Emotional Struggles of Expectant Parents Have Impact on Babies
Behaviour of babies will be
impacted by the emotional struggles expectant parents go through before
delivery, according to a study conducted by researchers at the Universities of
Cambridge, Birmingham, New York and Leiden.
The study reported in Development and Psychopathology has reviewed the experiences of 438 first time expectatn mothers and fathers. The babies born to them were evaluated at the age of 4 months, 14 and 24 months. The pre-natal emotional well-being has a direct influence on the emotional outcome of a baby by the age of two years.

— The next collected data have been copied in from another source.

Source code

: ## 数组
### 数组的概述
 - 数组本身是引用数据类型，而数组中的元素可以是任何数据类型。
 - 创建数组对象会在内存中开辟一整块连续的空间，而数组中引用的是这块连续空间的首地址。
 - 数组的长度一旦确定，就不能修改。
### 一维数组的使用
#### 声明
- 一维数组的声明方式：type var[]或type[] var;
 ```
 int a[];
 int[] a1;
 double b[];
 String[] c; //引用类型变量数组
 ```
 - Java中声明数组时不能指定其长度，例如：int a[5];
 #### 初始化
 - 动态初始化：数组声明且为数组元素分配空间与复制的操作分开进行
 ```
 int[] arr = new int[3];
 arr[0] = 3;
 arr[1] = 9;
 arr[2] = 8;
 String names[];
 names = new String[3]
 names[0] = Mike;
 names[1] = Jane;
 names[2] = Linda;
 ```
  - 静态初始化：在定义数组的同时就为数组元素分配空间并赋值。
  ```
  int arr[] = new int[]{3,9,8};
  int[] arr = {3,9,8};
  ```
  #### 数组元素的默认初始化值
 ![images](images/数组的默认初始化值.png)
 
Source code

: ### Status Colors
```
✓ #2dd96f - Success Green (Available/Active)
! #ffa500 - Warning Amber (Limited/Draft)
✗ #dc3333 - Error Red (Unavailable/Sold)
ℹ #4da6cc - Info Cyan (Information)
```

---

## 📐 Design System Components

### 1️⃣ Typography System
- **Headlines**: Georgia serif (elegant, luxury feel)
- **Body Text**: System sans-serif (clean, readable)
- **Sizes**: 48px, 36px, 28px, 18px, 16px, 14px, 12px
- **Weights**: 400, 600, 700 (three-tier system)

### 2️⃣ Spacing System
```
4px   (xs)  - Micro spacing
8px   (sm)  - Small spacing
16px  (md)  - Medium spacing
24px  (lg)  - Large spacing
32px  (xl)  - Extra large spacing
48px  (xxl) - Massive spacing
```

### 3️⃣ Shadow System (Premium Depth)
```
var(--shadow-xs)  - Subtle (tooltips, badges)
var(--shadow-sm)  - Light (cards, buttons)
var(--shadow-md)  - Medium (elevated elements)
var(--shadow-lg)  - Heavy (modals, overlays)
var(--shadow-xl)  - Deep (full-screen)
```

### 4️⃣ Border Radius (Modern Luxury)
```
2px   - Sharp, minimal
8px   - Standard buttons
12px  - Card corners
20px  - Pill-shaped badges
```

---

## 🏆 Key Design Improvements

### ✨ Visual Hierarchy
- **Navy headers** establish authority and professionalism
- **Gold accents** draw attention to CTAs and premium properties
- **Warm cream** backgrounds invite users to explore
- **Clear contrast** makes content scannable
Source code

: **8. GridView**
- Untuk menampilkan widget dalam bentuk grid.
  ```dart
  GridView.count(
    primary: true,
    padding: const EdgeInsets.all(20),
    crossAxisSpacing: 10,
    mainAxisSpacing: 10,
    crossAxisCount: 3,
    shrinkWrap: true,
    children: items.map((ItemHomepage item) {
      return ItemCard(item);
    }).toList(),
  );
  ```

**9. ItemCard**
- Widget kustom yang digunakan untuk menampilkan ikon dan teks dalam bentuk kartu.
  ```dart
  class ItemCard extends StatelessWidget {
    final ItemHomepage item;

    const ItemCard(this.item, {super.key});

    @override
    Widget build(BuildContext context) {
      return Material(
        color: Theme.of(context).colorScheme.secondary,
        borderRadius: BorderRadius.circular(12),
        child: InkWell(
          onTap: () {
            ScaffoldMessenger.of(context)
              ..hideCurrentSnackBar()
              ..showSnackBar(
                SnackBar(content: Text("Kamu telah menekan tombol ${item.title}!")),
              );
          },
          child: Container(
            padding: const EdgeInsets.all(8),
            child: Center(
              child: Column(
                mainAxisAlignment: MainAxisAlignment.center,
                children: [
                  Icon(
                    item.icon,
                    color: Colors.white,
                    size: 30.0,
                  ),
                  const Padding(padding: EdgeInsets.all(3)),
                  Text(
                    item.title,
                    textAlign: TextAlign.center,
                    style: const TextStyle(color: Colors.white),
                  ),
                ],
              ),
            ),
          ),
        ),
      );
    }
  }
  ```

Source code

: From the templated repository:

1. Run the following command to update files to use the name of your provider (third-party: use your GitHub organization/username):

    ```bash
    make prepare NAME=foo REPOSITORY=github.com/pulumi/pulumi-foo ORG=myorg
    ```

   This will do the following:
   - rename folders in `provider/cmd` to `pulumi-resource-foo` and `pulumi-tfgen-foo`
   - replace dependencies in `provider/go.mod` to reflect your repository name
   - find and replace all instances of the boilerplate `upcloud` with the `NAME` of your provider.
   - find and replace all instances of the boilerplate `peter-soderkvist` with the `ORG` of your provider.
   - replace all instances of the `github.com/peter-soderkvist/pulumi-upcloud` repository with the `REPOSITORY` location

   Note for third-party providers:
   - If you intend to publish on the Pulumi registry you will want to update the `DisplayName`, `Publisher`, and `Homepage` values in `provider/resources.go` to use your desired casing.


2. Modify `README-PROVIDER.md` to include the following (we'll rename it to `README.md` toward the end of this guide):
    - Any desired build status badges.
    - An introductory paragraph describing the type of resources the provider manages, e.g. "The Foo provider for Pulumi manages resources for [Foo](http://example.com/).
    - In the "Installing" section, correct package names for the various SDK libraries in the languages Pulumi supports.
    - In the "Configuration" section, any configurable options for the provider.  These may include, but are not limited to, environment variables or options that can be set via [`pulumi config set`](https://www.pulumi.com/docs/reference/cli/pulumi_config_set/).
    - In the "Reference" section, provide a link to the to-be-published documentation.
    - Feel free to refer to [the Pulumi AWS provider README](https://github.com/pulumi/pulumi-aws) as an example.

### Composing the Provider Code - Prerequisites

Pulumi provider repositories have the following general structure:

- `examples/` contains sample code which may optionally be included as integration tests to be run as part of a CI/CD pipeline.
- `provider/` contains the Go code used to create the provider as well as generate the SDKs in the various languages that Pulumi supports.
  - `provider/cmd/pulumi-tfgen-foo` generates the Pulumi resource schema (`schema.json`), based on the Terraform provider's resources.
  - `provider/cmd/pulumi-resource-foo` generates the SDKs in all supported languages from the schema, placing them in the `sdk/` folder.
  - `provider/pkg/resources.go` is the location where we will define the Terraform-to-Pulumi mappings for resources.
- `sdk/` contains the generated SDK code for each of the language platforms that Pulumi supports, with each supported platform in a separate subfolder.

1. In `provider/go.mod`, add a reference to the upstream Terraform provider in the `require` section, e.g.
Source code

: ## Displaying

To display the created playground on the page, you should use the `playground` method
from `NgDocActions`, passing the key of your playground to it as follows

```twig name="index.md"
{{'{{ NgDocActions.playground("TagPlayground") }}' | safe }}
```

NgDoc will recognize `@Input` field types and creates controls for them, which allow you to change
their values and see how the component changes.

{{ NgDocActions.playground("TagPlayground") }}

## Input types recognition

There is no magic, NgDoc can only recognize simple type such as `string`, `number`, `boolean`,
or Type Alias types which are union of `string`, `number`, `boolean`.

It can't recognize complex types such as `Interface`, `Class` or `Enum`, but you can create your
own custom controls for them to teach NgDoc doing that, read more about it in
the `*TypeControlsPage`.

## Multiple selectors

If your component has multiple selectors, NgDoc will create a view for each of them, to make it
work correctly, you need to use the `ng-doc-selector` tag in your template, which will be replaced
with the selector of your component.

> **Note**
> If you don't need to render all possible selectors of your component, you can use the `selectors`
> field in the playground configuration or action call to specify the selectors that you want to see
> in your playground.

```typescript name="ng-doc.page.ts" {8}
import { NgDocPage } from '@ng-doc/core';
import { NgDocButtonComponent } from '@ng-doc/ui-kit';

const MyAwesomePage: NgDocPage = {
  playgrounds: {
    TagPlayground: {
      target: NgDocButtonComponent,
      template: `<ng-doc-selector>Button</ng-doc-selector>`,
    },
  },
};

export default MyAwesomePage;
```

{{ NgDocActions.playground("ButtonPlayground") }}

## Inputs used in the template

Parents who suffered prenatal stress and anxiety were likely to see behavioural problems in their child including restlessness, spitefulnes and temper tantrums.
The researchers also found that two-year-olds were more likely to exhibit emotional problems – including being worried, unhappy and tearful; scaring easily; or being clingy in new situations – if their parents had been having early postnatal relationship problems. These ranged from a general lack of happiness in the relationship to rows and other kinds of conflict.
Links between child outcomes and parental wellbeing have been shown in other studies, but this is the first to involve couples, track parental wellbeing in both parents over an extended period of time, and focus on child behaviour in the first two years of life. While there is growing evidence for the importance of mental health support for expectant and new mothers, this study highlights the need to extend this support to expectant fathers and to go beyond individual well-being to consider the quality of new mothers’ and fathers’ couple relationships.
The researchers acknowledge that genetic factors are likely to play a role but they accounted for parents’ mental health difficulties prior to their first pregnancy and after their child’s birth. Co-author Dr Rory Devine, a developmental psychologist at the University of Birmingham, says “Our data demonstrate that mental health problems during pregnancy have a unique impact on children’s behaviour problems.”
Using standardized questionnaires and in-person interviews, participating mothers and fathers reported on their symptoms of anxiety and depression in the third trimester of pregnancy and when their child was 4, 14 and 24 months old. At each of these visits, parents also completed standardized questionnaire measures of couple relationship quality and children’s emotions and behaviour.